▶ _WHAT YOU HAVE TO DO_
Please answer these questions about the introduction on lumbar facet joint pain:
1. About what percentage of people experience low back pain in their lifetime?
2. How long does acute lumbar facet joint pain last, by the stated definition?
3. In radiofrequency denervation, what temperature is the electrode tip typically held at, and for how long?

Introduction

Lumbar facet joint pain is a common disorder and has been attributed to substantial healthcare costs. Approximately 80% of people experience low back pain in their lifetime, and lumbar facet joint pain affects more women than men [1, 2]. Although persistent back pain can result from a variety of causes, including intervertebral disk, ligamentous, facet joint and nerve dysfunction, facet joint dysfunction is considered a critical factor in the development of chronic low back pain. The prevalence of lumbar facet joint pain varies widely, ranging from 15 to 45% [3,4,5]. Lumbar facet joint pain is a symptom characterized by pain in the spine and paraspinal region. Patients with lumbar facet joint pain usually do not have neurological symptoms. Acute lumbar facet joint pain is defined as lasting less than 1 month and is considered a self-limited condition that often does not require treatment. With time, recurrent pain persisting more than 3 months after onset is considered as chronic lumbar facet joint pain. Generally, an episode of acute low back pain does not seriously affect work and daily life, whereas persistent back pain, especially from the lumbar facet joints, can lead not only to significant activity limitations but also to increased disability rates and healthcare costs [1]. Therefore, controlling pain and improving quality of life are the main goals in the treatment of lumbar facet joint pain.

Radiofrequency is a minimally invasive technique for providing lasting pain relief to patients with lumbar facet joint pain. There are two types of radiofrequency therapy, pulsed radiofrequency (PRF) and radiofrequency denervation (RD). In RRF therapy, the radiofrequency generator produces alternating repetitive electrical stimulation to keep the temperature of the nerve tissue below 42 °C [6]. In addition, the short duration and rest period between pulses can prevent apoptosis and necrosis of histiocytes [7]. A previous study showed that PRF may selectively have a greater effect on the smaller pain-carrying fibers, such as c- and a-delta fibers, and little effect on the larger A-β neurons that mediate non-pain-related sensations [8, 9]. For RD therapy, a radiofrequency generator produces an alternating current, which can induce ionic movements in the tissue directly surrounding the needle tip [10]. Typically, the temperature of the electrode tip is 60–80 °C for 60–90 s, resulting in selective thermal coagulation of pain-carrying nerve fibers (A and C fibers) [11].

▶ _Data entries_

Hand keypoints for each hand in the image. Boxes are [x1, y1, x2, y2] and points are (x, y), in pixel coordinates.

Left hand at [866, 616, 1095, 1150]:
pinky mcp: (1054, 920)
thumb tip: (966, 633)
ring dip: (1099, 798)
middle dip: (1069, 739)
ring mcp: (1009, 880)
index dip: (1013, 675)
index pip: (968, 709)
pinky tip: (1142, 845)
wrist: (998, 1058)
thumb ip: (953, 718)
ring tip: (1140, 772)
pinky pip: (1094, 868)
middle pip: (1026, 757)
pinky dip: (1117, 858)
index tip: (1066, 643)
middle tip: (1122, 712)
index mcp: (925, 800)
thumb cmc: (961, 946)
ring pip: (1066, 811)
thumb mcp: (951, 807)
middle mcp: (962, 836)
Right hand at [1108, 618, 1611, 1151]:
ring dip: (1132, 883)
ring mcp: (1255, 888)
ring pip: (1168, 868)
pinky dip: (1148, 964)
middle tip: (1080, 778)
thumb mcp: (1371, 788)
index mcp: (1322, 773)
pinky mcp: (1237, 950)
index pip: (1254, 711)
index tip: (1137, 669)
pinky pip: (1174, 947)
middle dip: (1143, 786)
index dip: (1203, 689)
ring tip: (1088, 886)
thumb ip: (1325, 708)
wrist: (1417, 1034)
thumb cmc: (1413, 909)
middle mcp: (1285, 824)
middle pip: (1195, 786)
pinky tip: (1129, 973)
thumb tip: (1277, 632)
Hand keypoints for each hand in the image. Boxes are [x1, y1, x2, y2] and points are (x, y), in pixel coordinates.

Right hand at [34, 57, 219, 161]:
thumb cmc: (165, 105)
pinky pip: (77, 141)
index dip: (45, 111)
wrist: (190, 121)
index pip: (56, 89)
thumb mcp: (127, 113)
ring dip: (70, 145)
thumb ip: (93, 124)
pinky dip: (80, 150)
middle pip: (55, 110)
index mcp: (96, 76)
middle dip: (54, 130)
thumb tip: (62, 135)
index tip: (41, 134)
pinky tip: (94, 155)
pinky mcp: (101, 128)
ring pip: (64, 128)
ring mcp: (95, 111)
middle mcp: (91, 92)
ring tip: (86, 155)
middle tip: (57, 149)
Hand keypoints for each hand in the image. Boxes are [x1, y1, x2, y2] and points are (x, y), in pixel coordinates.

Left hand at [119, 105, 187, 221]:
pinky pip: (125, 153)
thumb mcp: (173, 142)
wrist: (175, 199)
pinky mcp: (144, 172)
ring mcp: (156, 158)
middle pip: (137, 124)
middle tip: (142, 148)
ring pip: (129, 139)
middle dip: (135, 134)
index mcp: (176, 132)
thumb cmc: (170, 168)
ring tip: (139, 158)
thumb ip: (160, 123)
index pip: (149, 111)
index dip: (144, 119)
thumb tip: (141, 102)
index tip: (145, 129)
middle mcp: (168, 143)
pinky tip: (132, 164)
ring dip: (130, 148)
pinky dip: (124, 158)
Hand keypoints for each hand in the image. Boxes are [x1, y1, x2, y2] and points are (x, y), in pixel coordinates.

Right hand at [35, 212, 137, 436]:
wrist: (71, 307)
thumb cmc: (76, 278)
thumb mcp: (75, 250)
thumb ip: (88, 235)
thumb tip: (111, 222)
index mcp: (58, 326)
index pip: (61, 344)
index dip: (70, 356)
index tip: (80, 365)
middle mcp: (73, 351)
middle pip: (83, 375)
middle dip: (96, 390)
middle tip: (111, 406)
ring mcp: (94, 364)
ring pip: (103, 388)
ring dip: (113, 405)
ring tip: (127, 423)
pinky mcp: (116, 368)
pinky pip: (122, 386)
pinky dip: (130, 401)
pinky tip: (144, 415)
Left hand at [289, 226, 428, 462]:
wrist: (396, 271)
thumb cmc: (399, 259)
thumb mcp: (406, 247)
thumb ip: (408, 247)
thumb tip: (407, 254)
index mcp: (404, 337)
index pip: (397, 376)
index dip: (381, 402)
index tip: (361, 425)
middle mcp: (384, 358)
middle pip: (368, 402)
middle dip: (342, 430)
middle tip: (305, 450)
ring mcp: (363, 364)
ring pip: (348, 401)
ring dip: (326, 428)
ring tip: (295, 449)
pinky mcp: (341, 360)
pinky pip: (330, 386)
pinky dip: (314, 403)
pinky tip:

▶ _WRITTEN ANSWER_
1. Approximately 80%.
2. Less than 1 month.
3. 60–80 °C for 60–90 s.